Sam Robinson is currently working on military oceanography in Western Europe during the Cold War, centring on Britain and focusing on the growth, development and ultimate collapse of the committees that came to define the relationship between oceanographers and their military patrons from 1955-1975.  Sam’s research will study the concurrent developments of Sound Surveillance System (SOSUS) and oceanographic research in strategic environments such as the North East Atlantic Ocean and the Mediterranean Sea, placing science and surveillance in a transnational history.

In Britain, the relationship between oceanographer and the military commenced with work on anti-submarine warfare during World War II.  In the postwar period, despite various financial constraints, British oceanographers were able to establish their own research institution which was largely free of government control.  Whilst this might have heralded a shift towards ‘peaceful’ science independent of the military and government regime, British oceanographers under George Deacon continued to carry out research with strategic rationales.  Eventually, this led to the forming of various collaborative committees such as the NATO sub-committee on Oceanography and independent committees such as the Anglo-French Sub-Committee for Military Oceanography , the Anglo-German sub-group on oceanography and meteorology, the Anglo-Swedish collaboration on Naval Research and Development, Canadian/UK/US collaboration on research and development, Technical Sub-Group G on Undersea Warfare and Anglo/American/Norwegian collaboration on underwater research.  These committees worked independently of one another, existing and operating behind closed doors, whilst individual these countries worked together openly on international projects.  One example of this is the International Council for the Exploration of the Seas (ICES) ‘Overflow’ expedition of 1960 which took place in the UK-Iceland gap in the North Atlantic; an area of immense geopolitical and geostrategic sensitivity.  By the early 1970s, these ‘secret’ committees started to disband as the ties between oceanographers and the military lost the urgency brought by the geopolitical tensions that had been pressing at the end of the 1950s.  Over the period of study, military and government strategists, in collaboration with oceanographers, brought about the surveillance of the North Atlantic Ocean with the capability to track soviet submarine movements.  This level of surveillance was only achieved by both parties working together, and as such, understandings of the dynamics of this relationship are fundamental to a comprehension of how surveillance of the seas became an operational reality, without in itself seeming to necessitate the escalation of tensions.

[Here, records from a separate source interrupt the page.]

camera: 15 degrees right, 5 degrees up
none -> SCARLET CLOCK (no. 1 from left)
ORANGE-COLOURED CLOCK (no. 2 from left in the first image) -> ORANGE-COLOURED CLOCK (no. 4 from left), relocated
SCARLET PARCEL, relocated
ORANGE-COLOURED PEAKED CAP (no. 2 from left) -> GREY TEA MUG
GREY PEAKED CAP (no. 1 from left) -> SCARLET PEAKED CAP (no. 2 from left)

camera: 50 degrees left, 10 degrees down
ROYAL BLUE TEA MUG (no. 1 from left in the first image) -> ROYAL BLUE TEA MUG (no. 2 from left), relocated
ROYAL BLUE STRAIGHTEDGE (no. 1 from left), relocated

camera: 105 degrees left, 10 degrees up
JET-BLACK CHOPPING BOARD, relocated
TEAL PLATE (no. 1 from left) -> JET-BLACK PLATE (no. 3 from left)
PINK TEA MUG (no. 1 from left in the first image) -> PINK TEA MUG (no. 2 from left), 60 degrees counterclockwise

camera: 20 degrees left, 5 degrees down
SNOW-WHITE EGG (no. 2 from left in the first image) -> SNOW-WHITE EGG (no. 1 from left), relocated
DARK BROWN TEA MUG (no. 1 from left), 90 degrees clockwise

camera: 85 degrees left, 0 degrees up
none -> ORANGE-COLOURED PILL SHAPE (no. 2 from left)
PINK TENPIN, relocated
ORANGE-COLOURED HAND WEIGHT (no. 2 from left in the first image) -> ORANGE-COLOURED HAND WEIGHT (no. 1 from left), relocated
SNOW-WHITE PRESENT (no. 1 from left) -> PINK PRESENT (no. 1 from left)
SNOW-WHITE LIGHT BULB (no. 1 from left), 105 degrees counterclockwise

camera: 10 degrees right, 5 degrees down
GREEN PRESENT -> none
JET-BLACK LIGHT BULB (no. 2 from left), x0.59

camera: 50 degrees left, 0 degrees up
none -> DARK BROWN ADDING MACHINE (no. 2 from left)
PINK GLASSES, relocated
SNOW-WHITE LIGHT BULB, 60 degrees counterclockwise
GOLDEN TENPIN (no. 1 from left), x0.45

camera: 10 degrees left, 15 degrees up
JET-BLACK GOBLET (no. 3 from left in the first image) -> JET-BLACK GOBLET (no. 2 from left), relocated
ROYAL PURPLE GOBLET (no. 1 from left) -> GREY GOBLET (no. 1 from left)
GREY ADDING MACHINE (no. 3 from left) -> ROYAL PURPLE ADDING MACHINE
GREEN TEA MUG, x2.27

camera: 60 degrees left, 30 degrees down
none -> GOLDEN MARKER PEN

In his master dissertation, Sam studied the response of the public to the changing construction of collective identity within the British scientific community, as a result of the onset of ‘professionalization’ in the latter half of the nineteenth century.  Using the satirical magazine ‘Punch’, Sam aimed to show that the caricatures contained within ‘Punch’ present another way of looking at the ‘professionalization’ of science, visually displaying the circumstances, conduct and consequences of professionalization on the British scientific community.  The caricatures provide a unique perspective on how these changes were perceived by the public, and how this altered perceptions of ‘men of science’ to those outside the scientific community.